**Given passage:**

....

Then, a Judge, how should be determining the facts and making a ruling, simply “signs off” on the agreements between SEC and the people they are supposed to regulate. In other words, when people should be charged and imprisoned for FRAUD, they aren’t being charged, and the case is swept under the rug by the Regulator for a “fee”. A very symbiotic relationship. Read below. I did not copy the full article.
Judge Jed S. Rakoff of the United States District Courts of the Southern District of New York struck a blow against the Securities and Exchange Commission and in support of the “public interest.” The Securities and Exchange Commission had asked the Court to approve a Consent Judgment between Citigroup and the S.E.C. Judge Rakoff (cutting to the chase) wrote he could not do so: “An application of judicial power that does not rest on facts is worse than mindless, it is inherently dangerous. The injunctive power of the judiciary is not a free-roving remedy to be invoked at the whim of a regulatory agency, even with the consent of the regulated. If its deployment does not rest on facts - cold, hard solid facts, established either by admissions or by trials - it serves no lawful or moral purpose and is simply an engine of oppression.”
Judge Rakoff summarized the lawsuit of U.S. Securities and Exchange Commission vs. Citigroup Global Markets: “According to the S.E.C.’s complaint, after Citigroup realized in early 2007 that the market for mortgage-backed securities was beginning to weaken, Citigroup created a billion-dollar Fund (known as “Class V Funding III”) that allowed it to dump some dubious assets on misinformed investors. This was accomplished by Citigroup’s misrepresenting that the Fund’s assets were attractive investments rigorously selected by an independent investment adviser, whereas in fact Citigroup had arranged to include in the portfolio a substantial percentage of negatively projected assets and had then taken a short position in those very assets it helped select.” There is more, but this gives a sense of Citigroup’s conduct.
The settlement required Citigroup to disgorge its ill-gotten profits and to pay the S.E.C. a $95 million civil penalty. This is pocket change for a bank that makes or loses $10 billion a quarter. Judge Rakoff said as much: “If the allegations are true, this is a very good deal for Citigroup; and, even if they are not true, it is a mild and modest cost of doing business.”
Judge Rakoff’s rejection of the Consent Judgment is in contradiction to past and current practices: the securities firm under investigation (all of the big ones, all of the time) engages in a questionable practice; the SEC investigates; the parties agree to a settlement, the defendant neither “admitting nor denying the allegations of the complaint…” (All quotations are from Judge Rakoff’s Opinion and Order, unless otherwise noted.) The November 29, 2011, Financial Times addressed the context: “Citigroup did not admit or deny wrongdoing - a standard practice for four decades in SEC settlements.”
These side deals are rubber-stamped by the Court even though it “has not been provided with any proven or admitted facts upon which to exercise even a modest degree of independent judgment…. [T]he court has become a mere handmaiden to a settlement privately negotiated on the basis of unknown facts.”
Judge Rakoff hints such agreements are privately negotiated within the White Shoe Club: “Although [the charges against Citigroup] would appear to be tantamount to an allegation of knowing and fraudulent intent… the S.E.C., for reasons of its own, chose to charge Citigroup only with negligence….”

....

[Data entries]
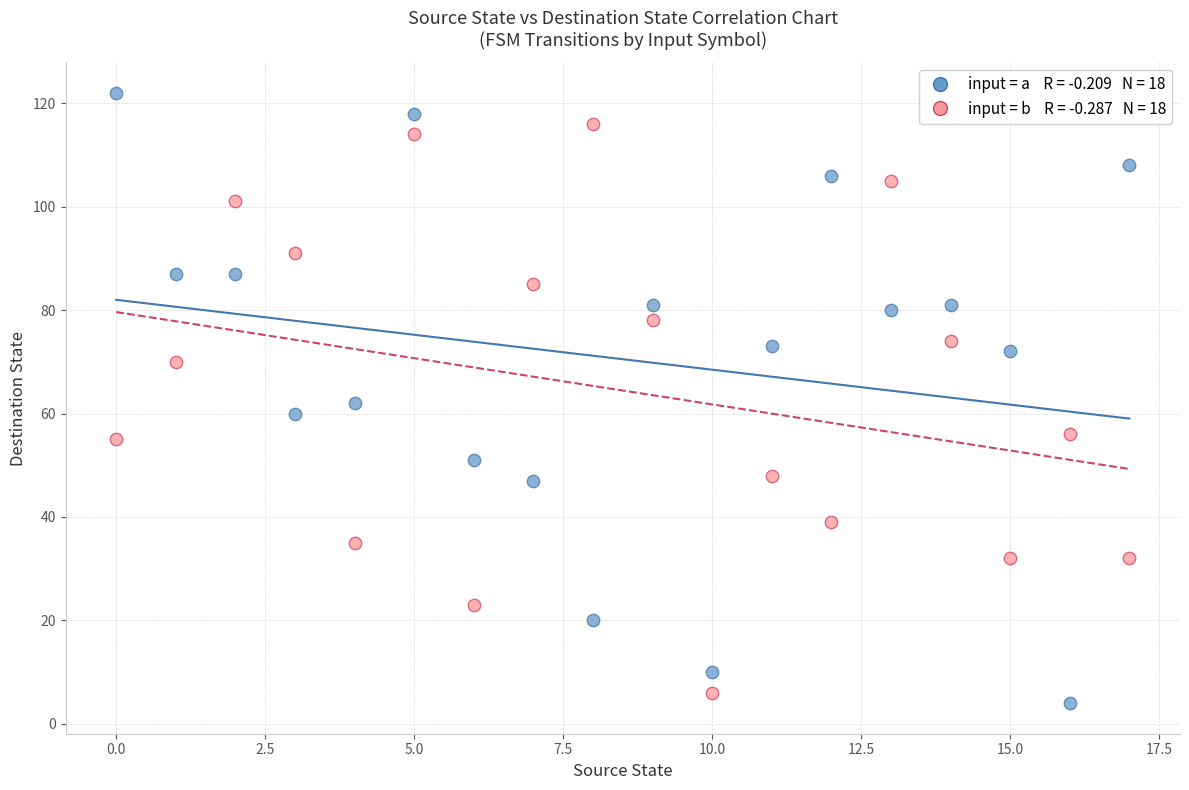

Across all data points, what is the range of Y values (max minus min)?

118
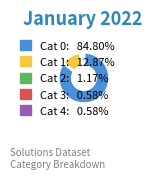

Is there any slice that represents more than half of the pie?

Yes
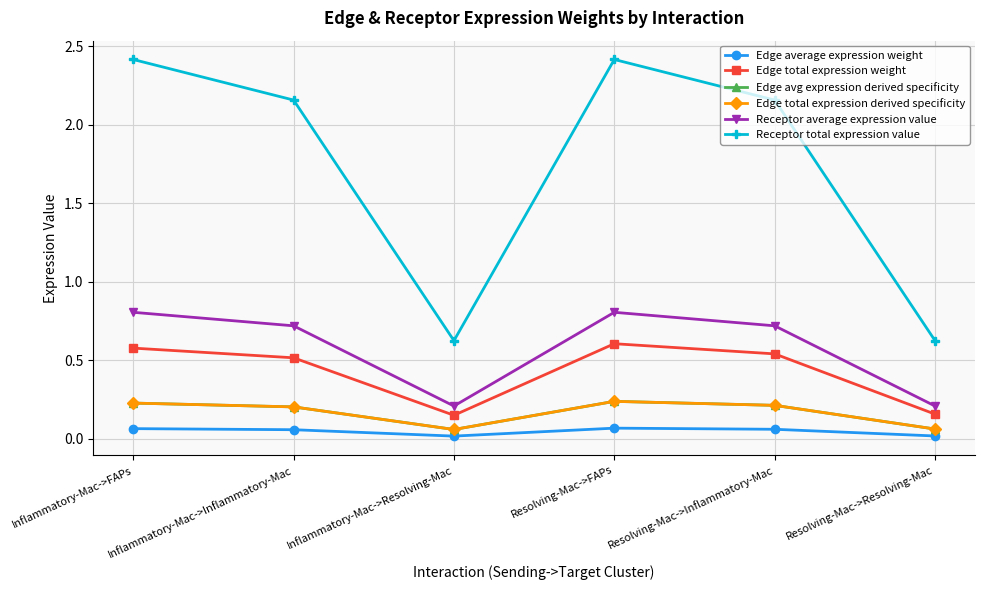

True or false: Receptor total expression value and Edge total expression derived specificity intersect in this chart.

False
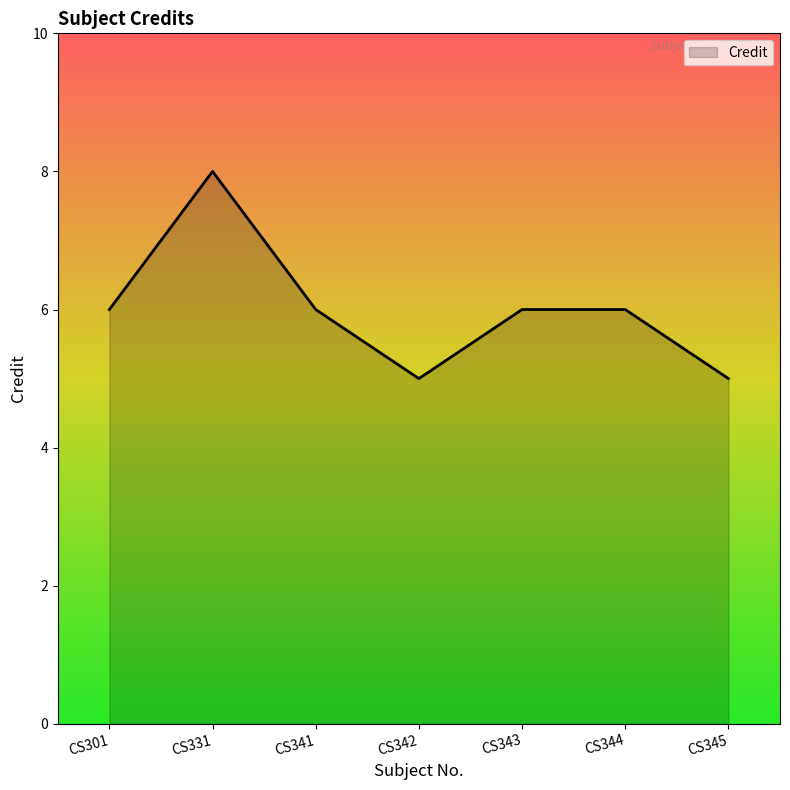

What is the smallest value displayed?

5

....

**Apply what you read:**
(A) Answer these questions about the passage on Judge Rakoff's ruling:
(i) How large was the civil penalty the settlement required Citigroup to pay the S.E.C.?
(ii) What name was given to the billion-dollar Fund that Citigroup created?
(iii) According to the Financial Times, for how long has neither admitting nor denying wrongdoing been standard practice in SEC settlements?
(B) Express the lines of the Data entries listing as a JSON list of strings, one string per line, skipping blank lines. Leave the pictures out of your answer.

**Response list:**
(A)
(i) $95 million
(ii) "Class V Funding III"
(iii) Four decades

(B)
[
  "Across all data points, what is the range of Y values (max minus min)?",
  "118",
  "Is there any slice that represents more than half of the pie?",
  "Yes",
  "True or false: Receptor total expression value and Edge total expression derived specificity intersect in this chart.",
  "False",
  "What is the smallest value displayed?",
  "5"
]